④ ソフトウェアデザインに民主主義はいらない
ソフトウェア設計の良し悪しは、いかに必要な機能を揃えつつ、それを極力シンプルに実現できるか、という2軸で決まる。これを「概念的統合性」と呼ぶ。概念的統合性を実現するには、設計は1人又は合意した最少人数のグループで行わなくてはならない、と著者は言う。様々なパーツの依頼が必要な大規模プロジェクトでも、先ずこの全体設計を最少人数で行うことで、その後の構築・テスト・統合をスムーズに進めることができる。
⑤ プログラムの保守コストは、開発コストの40%以上
意思決定の際は開発コストに意識が向きがちだが、リリース後の欠陥の修復、機能の追加、使用環境の変更への適応など、様々な保守活動に掛かるコストを忘れてはいけない。また、欠陥を修正すると、別の欠陥を導入する相当な(20〜50%)確率があるため、以前実行されたテストケースを全てやり直す必要がある。ソフトウェアの寿命にわたるバグの月間発生数は、以下のような曲線を辿ると捉えておくと良い。リリース後に欠陥を修復し続けると一定の期間収束するものの、その後様々な変更を加えるうちにまたバグが指数関数的に増え、いずれは修復不可能な状態に陥りゼロから作り直す必要が出てくる。
⑥ 変化に強い組織には、管理職と技術職の互換性が必要
変化は世の常であり、ソフトウェア作りも例外ではない。その時々で顧客・会社が必要とするものや投下できる予算が異なり、その変化に対応できる柔軟な組織作りは、柔軟なシステム作りより何倍も難しい。著者は、社員が管理職と技術職の間を容易に行き来できる組織体制が重要だと説く。
私もAmazonで勤める中、いかにこれが稀なことでないかに驚いた。組織の合併に伴いエンジニアディレクターが技術職に転換したり、また逆に部下無しサイエンティストが大組織を率いるようになったりと、組織の過程に応じてリーダー達が新たな役割を担うことで、その時々のチャレンジを乗り越えていった。
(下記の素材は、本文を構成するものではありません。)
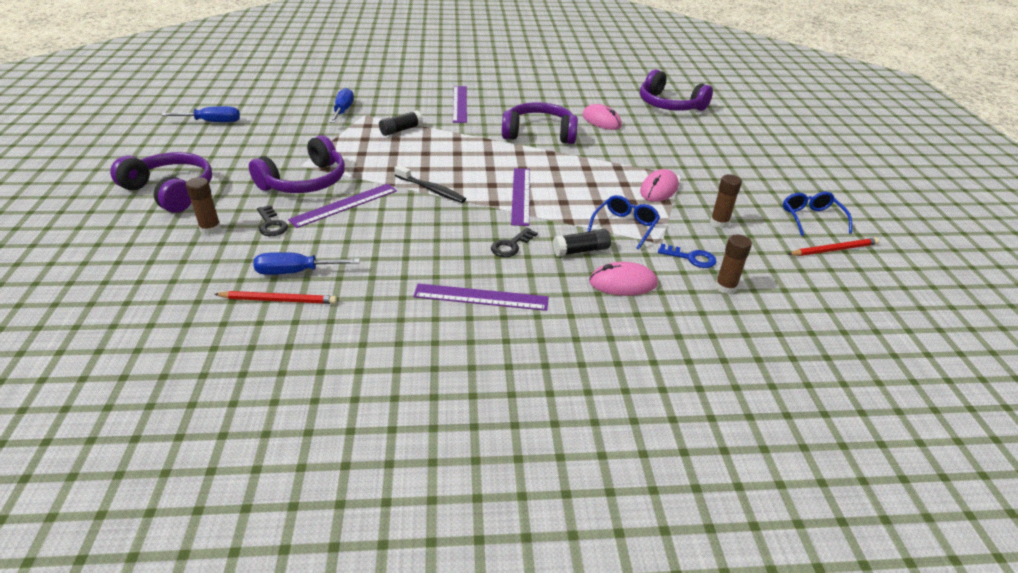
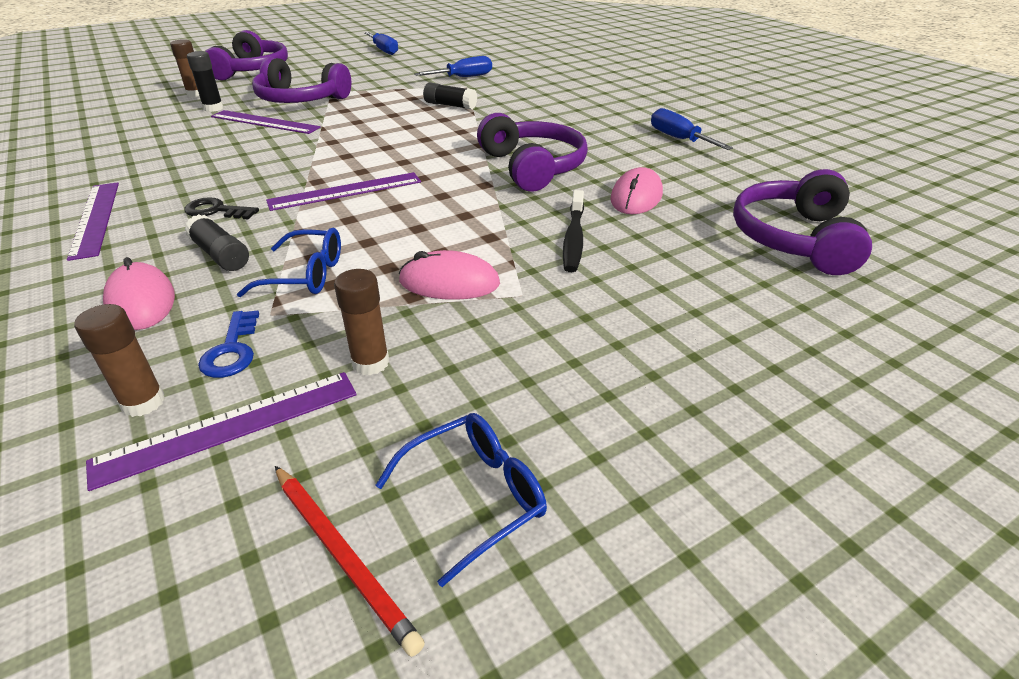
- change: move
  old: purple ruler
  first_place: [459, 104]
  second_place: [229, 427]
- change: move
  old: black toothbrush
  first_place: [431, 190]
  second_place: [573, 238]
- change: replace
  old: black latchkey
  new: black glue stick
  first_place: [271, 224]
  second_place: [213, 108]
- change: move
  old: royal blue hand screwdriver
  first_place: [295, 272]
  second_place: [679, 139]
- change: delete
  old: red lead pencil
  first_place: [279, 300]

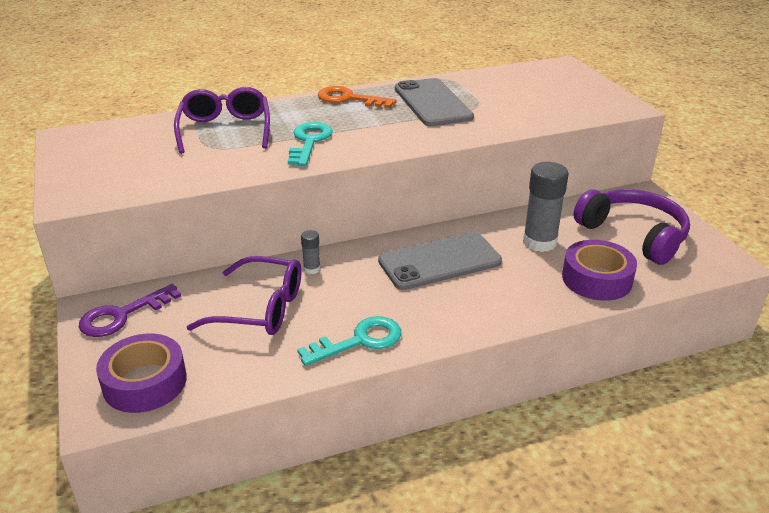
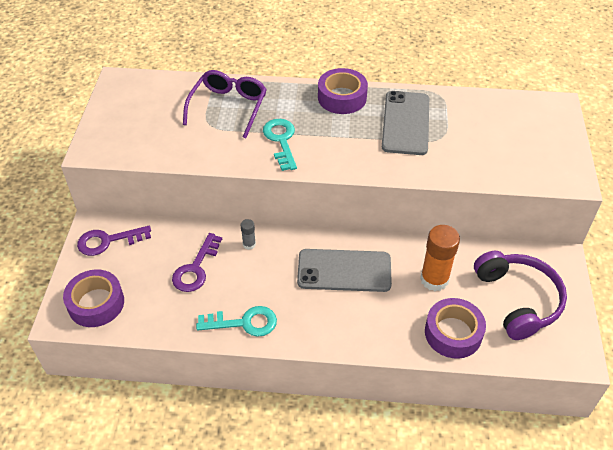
- change: replace
  old: orange latchkey
  new: purple roll of tape
  first_place: [349, 99]
  second_place: [342, 97]
- change: rotate
  old: teal latchkey
  first_place: [309, 141]
  second_place: [281, 140]
  degrees: -45
- change: recolor
  old: gray glue stick
  new: orange glue stick
  first_place: [539, 242]
  second_place: [434, 279]
- change: replace
  old: purple eyeglasses
  new: purple latchkey
  first_place: [260, 309]
  second_place: [195, 268]

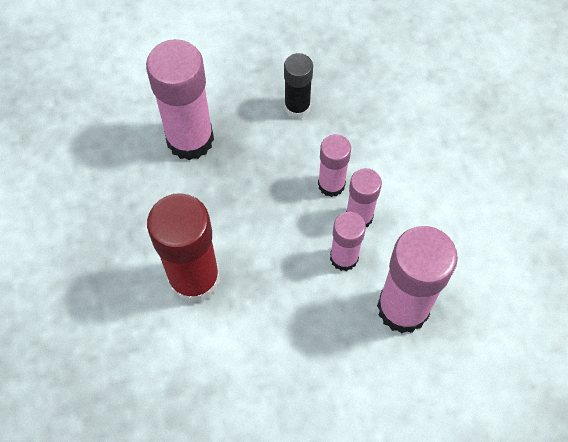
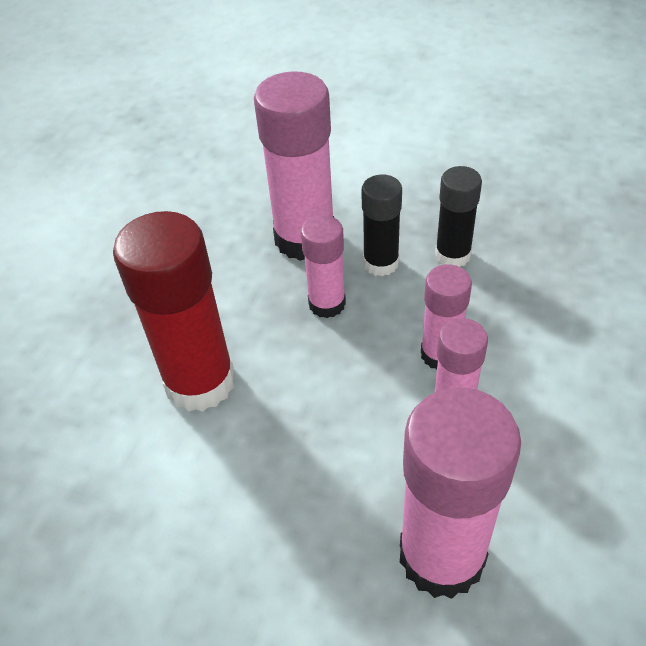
- change: move
  old: rose-pink glue stick
  first_place: [344, 258]
  second_place: [327, 304]
- change: insert
  new: black glue stick
  second_place: [381, 263]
この互換性を持たせるためには、待遇や階層だけでなく、オフィス、サポートスタッフ等、あらゆる面で技術職の処遇を、管理職のそれと同等以上にすることが肝だ、と著者は強調する。一般的には管理職の方が「偉い」と見られがちなため、組織変更を行う際は、昇進でも左遷でもなく、役割変更だとはっきりさせることも重要になる。